I'm just trying to find the article on the web, cant remember the site as I read a few while surfing the web, I don't know anything about sports gels and this was the only real negative piece I read, just wondered if people had any negative opinion of them.

I am just beginning to push my training toward long distance's and am researching  advise on nutrition for endurance training.

09/04/2013 at 11:56

I don't think anything negative per se. 
Jam sandwiches work just as well though : )

http://www.irunfar.com/2011/10/race-nutrition-with-kilian-jornet.html

 

09/04/2013 at 12:14

When playing Rugby and after training training I always used to bring along a toasted cheese and peanut butter sandwich and a banana, which is where my nickname came from, maybe I should take a few toasties on my long bike rides and see how I go, maybe try jam too

 

meface    pirate
09/04/2013 at 21:14

Did they say that only eating donuts would have the same effect. Also eating steak and chips.

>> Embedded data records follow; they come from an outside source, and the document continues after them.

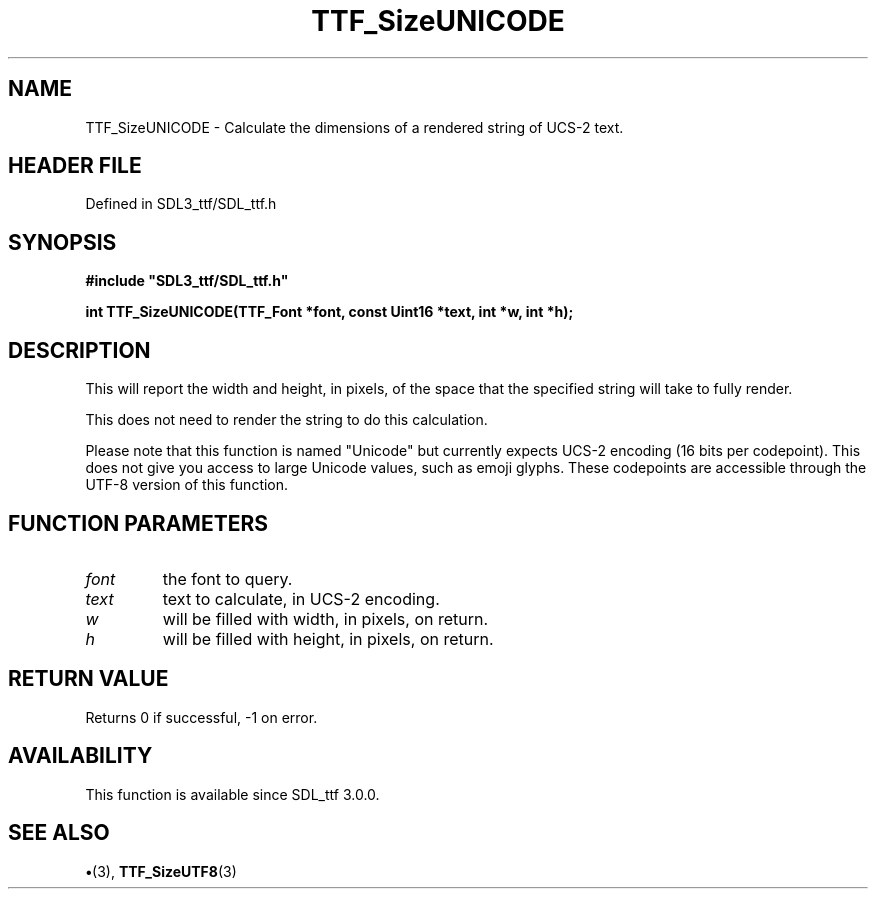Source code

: .\" This manpage content is licensed under Creative Commons
.\"  Attribution 4.0 International (CC BY 4.0)
.\"   https://creativecommons.org/licenses/by/4.0/
.\" This manpage was generated from SDL_ttf's wiki page for TTF_SizeUNICODE:
.\"   https://wiki.libsdl.org/SDL_ttf/TTF_SizeUNICODE
.\" Generated with SDL/build-scripts/wikiheaders.pl
.\"  revision 3.0.0-no-vcs
.\" Please report issues in this manpage's content at:
.\"   https://github.com/libsdl-org/sdlwiki/issues/new
.\" Please report issues in the generation of this manpage from the wiki at:
.\"   https://github.com/libsdl-org/SDL/issues/new?title=Misgenerated%20manpage%20for%20TTF_SizeUNICODE
.\" SDL_ttf can be found at https://libsdl.org/projects/SDL_ttf
.de URL
\$2 \(laURL: \$1 \(ra\$3
..
.if \n[.g] .mso www.tmac
.TH TTF_SizeUNICODE 3 "SDL_ttf 3.0.0" "SDL_ttf" "SDL_ttf3 FUNCTIONS"
.SH NAME
TTF_SizeUNICODE \- Calculate the dimensions of a rendered string of UCS-2 text\[char46]
.SH HEADER FILE
Defined in SDL3_ttf/SDL_ttf\[char46]h

.SH SYNOPSIS
.nf
.B #include \(dqSDL3_ttf/SDL_ttf.h\(dq
.PP
.BI "int TTF_SizeUNICODE(TTF_Font *font, const Uint16 *text, int *w, int *h);
.fi
.SH DESCRIPTION
This will report the width and height, in pixels, of the space that the
specified string will take to fully render\[char46]

This does not need to render the string to do this calculation\[char46]

Please note that this function is named "Unicode" but currently expects
UCS-2 encoding (16 bits per codepoint)\[char46] This does not give you access to
large Unicode values, such as emoji glyphs\[char46] These codepoints are accessible
through the UTF-8 version of this function\[char46]

.SH FUNCTION PARAMETERS
.TP
.I font
the font to query\[char46]
.TP
.I text
text to calculate, in UCS-2 encoding\[char46]
.TP
.I w
will be filled with width, in pixels, on return\[char46]
.TP
.I h
will be filled with height, in pixels, on return\[char46]
.SH RETURN VALUE
Returns 0 if successful, -1 on error\[char46]

.SH AVAILABILITY
This function is available since SDL_ttf 3\[char46]0\[char46]0\[char46]

.SH SEE ALSO
.BR \(bu (3),
.BR TTF_SizeUTF8 (3)
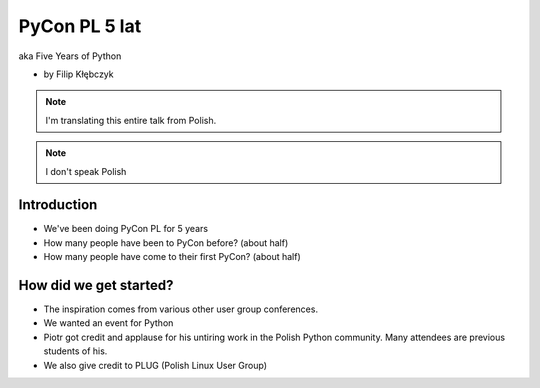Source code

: ===========================
PyCon PL 5 lat
===========================

aka Five Years of Python

* by Filip Kłębczyk

.. note:: I'm translating this entire talk from Polish.

.. note:: I don't speak Polish

Introduction
=============

* We've been doing PyCon PL for 5 years
* How many people have been to PyCon before? (about half)
* How many people have come to their first PyCon?  (about half)

How did we get started?
===============================


* The inspiration comes from various other user group conferences.
* We wanted an event for Python 
* Piotr got credit and applause for his untiring work in the Polish Python community. Many attendees are previous students of his.
* We also give credit to PLUG (Polish Linux User Group)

Sure if you exercise hard you need to consume fluids. Gels often state a quantity of water to take with them. Helps balance the stomach and absorb them quickly.

Others say they can be taken without water - guess what? They are watery compared to the others.

So it comes down to are you taking a concetrated or diluted energy solution.

 

Also be warned if you take gels while not exercising then they may cause weight gain.